▶ Exercise task: Put every line of the material below into a Markdown table with the columns Row and Line, numbering each line and leaving out blank lines.

▶ Supplied material:
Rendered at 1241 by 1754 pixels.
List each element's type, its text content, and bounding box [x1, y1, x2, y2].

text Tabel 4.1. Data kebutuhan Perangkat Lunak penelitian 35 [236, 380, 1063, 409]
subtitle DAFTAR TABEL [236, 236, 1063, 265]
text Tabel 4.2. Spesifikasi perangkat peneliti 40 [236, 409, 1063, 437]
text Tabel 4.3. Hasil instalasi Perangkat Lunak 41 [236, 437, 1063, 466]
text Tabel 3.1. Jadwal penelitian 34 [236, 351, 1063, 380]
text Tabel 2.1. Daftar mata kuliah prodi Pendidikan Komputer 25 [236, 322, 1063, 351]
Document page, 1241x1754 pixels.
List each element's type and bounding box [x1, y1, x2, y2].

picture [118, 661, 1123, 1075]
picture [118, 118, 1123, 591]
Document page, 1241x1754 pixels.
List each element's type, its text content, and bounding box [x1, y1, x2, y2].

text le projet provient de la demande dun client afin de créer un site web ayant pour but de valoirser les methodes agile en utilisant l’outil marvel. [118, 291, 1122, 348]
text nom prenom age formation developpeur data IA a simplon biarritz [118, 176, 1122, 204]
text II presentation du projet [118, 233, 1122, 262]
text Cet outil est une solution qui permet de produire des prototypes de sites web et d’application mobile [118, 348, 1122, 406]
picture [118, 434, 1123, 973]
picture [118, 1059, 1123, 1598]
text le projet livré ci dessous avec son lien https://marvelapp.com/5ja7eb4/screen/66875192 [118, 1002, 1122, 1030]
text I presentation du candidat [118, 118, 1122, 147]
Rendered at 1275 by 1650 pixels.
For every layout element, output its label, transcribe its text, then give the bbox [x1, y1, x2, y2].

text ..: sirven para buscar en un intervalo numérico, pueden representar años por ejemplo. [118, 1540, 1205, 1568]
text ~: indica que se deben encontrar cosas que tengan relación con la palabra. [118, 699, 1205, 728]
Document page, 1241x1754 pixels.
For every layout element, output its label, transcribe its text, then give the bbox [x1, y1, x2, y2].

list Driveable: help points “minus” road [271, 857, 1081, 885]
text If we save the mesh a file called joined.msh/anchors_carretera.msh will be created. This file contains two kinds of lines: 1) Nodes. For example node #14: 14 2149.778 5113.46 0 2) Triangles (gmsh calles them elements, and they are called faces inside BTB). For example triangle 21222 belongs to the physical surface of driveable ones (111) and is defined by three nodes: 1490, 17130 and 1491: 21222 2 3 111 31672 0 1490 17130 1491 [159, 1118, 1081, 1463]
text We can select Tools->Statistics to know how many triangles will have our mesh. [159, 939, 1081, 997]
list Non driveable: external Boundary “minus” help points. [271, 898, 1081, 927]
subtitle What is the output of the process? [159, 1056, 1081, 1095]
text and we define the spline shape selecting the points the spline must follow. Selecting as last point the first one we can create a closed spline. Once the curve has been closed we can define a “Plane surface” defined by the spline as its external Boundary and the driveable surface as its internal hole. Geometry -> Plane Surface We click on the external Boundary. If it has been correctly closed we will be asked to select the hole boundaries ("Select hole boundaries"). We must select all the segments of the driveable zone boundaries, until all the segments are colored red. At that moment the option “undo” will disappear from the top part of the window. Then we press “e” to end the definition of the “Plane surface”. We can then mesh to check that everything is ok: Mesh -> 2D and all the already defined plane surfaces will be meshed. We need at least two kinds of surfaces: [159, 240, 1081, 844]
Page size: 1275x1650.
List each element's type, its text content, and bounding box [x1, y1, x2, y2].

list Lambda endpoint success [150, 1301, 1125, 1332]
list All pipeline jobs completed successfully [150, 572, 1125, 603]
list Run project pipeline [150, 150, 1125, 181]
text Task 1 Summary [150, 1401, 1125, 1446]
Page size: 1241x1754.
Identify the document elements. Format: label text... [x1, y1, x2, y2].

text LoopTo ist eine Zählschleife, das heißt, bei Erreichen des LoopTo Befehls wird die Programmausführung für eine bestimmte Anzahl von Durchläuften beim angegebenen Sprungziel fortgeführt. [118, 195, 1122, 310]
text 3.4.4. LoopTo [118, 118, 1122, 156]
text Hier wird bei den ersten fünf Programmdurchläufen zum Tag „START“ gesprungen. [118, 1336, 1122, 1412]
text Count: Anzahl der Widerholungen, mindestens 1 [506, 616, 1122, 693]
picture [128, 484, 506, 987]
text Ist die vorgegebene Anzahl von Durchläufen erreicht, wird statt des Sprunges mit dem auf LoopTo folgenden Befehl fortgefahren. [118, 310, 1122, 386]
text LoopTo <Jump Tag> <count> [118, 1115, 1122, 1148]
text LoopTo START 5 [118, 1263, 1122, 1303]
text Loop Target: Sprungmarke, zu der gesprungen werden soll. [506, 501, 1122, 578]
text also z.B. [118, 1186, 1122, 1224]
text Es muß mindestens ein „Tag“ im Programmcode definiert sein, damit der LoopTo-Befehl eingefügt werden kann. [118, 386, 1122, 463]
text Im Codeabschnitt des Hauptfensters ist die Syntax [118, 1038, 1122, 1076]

▶ Final answer:
| Row | Line |
|---|---|
| 1 | Rendered at 1241 by 1754 pixels. |
| 2 | List each element's type, its text content, and bounding box [x1, y1, x2, y2]. |
| 3 | text Tabel 4.1. Data kebutuhan Perangkat Lunak penelitian 35 [236, 380, 1063, 409] |
| 4 | subtitle DAFTAR TABEL [236, 236, 1063, 265] |
| 5 | text Tabel 4.2. Spesifikasi perangkat peneliti 40 [236, 409, 1063, 437] |
| 6 | text Tabel 4.3. Hasil instalasi Perangkat Lunak 41 [236, 437, 1063, 466] |
| 7 | text Tabel 3.1. Jadwal penelitian 34 [236, 351, 1063, 380] |
| 8 | text Tabel 2.1. Daftar mata kuliah prodi Pendidikan Komputer 25 [236, 322, 1063, 351] |
| 9 | Document page, 1241x1754 pixels. |
| 10 | List each element's type and bounding box [x1, y1, x2, y2]. |
| 11 | picture [118, 661, 1123, 1075] |
| 12 | picture [118, 118, 1123, 591] |
| 13 | Document page, 1241x1754 pixels. |
| 14 | List each element's type, its text content, and bounding box [x1, y1, x2, y2]. |
| 15 | text le projet provient de la demande dun client afin de créer un site web ayant pour but de valoirser les methodes agile en utilisant l’outil marvel. [118, 291, 1122, 348] |
| 16 | text nom prenom age formation developpeur data IA a simplon biarritz [118, 176, 1122, 204] |
| 17 | text II presentation du projet [118, 233, 1122, 262] |
| 18 | text Cet outil est une solution qui permet de produire des prototypes de sites web et d’application mobile [118, 348, 1122, 406] |
| 19 | picture [118, 434, 1123, 973] |
| 20 | picture [118, 1059, 1123, 1598] |
| 21 | text le projet livré ci dessous avec son lien https://marvelapp.com/5ja7eb4/screen/66875192 [118, 1002, 1122, 1030] |
| 22 | text I presentation du candidat [118, 118, 1122, 147] |
| 23 | Rendered at 1275 by 1650 pixels. |
| 24 | For every layout element, output its label, transcribe its text, then give the bbox [x1, y1, x2, y2]. |
| 25 | text ..: sirven para buscar en un intervalo numérico, pueden representar años por ejemplo. [118, 1540, 1205, 1568] |
| 26 | text ~: indica que se deben encontrar cosas que tengan relación con la palabra. [118, 699, 1205, 728] |
| 27 | Document page, 1241x1754 pixels. |
| 28 | For every layout element, output its label, transcribe its text, then give the bbox [x1, y1, x2, y2]. |
| 29 | list Driveable: help points “minus” road [271, 857, 1081, 885] |
| 30 | text If we save the mesh a file called joined.msh/anchors_carretera.msh will be created. This file contains two kinds of lines: 1) Nodes. For example node #14: 14 2149.778 5113.46 0 2) Triangles (gmsh calles them elements, and they are called faces inside BTB). For example triangle 21222 belongs to the physical surface of driveable ones (111) and is defined by three nodes: 1490, 17130 and 1491: 21222 2 3 111 31672 0 1490 17130 1491 [159, 1118, 1081, 1463] |
| 31 | text We can select Tools->Statistics to know how many triangles will have our mesh. [159, 939, 1081, 997] |
| 32 | list Non driveable: external Boundary “minus” help points. [271, 898, 1081, 927] |
| 33 | subtitle What is the output of the process? [159, 1056, 1081, 1095] |
| 34 | text and we define the spline shape selecting the points the spline must follow. Selecting as last point the first one we can create a closed spline. Once the curve has been closed we can define a “Plane surface” defined by the spline as its external Boundary and the driveable surface as its internal hole. Geometry -> Plane Surface We click on the external Boundary. If it has been correctly closed we will be asked to select the hole boundaries ("Select hole boundaries"). We must select all the segments of the driveable zone boundaries, until all the segments are colored red. At that moment the option “undo” will disappear from the top part of the window. Then we press “e” to end the definition of the “Plane surface”. We can then mesh to check that everything is ok: Mesh -> 2D and all the already defined plane surfaces will be meshed. We need at least two kinds of surfaces: [159, 240, 1081, 844] |
| 35 | Page size: 1275x1650. |
| 36 | List each element's type, its text content, and bounding box [x1, y1, x2, y2]. |
| 37 | list Lambda endpoint success [150, 1301, 1125, 1332] |
| 38 | list All pipeline jobs completed successfully [150, 572, 1125, 603] |
| 39 | list Run project pipeline [150, 150, 1125, 181] |
| 40 | text Task 1 Summary [150, 1401, 1125, 1446] |
| 41 | Page size: 1241x1754. |
| 42 | Identify the document elements. Format: label text... [x1, y1, x2, y2]. |
| 43 | text LoopTo ist eine Zählschleife, das heißt, bei Erreichen des LoopTo Befehls wird die Programmausführung für eine bestimmte Anzahl von Durchläuften beim angegebenen Sprungziel fortgeführt. [118, 195, 1122, 310] |
| 44 | text 3.4.4. LoopTo [118, 118, 1122, 156] |
| 45 | text Hier wird bei den ersten fünf Programmdurchläufen zum Tag „START“ gesprungen. [118, 1336, 1122, 1412] |
| 46 | text Count: Anzahl der Widerholungen, mindestens 1 [506, 616, 1122, 693] |
| 47 | picture [128, 484, 506, 987] |
| 48 | text Ist die vorgegebene Anzahl von Durchläufen erreicht, wird statt des Sprunges mit dem auf LoopTo folgenden Befehl fortgefahren. [118, 310, 1122, 386] |
| 49 | text LoopTo <Jump Tag> <count> [118, 1115, 1122, 1148] |
| 50 | text LoopTo START 5 [118, 1263, 1122, 1303] |
| 51 | text Loop Target: Sprungmarke, zu der gesprungen werden soll. [506, 501, 1122, 578] |
| 52 | text also z.B. [118, 1186, 1122, 1224] |
| 53 | text Es muß mindestens ein „Tag“ im Programmcode definiert sein, damit der LoopTo-Befehl eingefügt werden kann. [118, 386, 1122, 463] |
| 54 | text Im Codeabschnitt des Hauptfensters ist die Syntax [118, 1038, 1122, 1076] |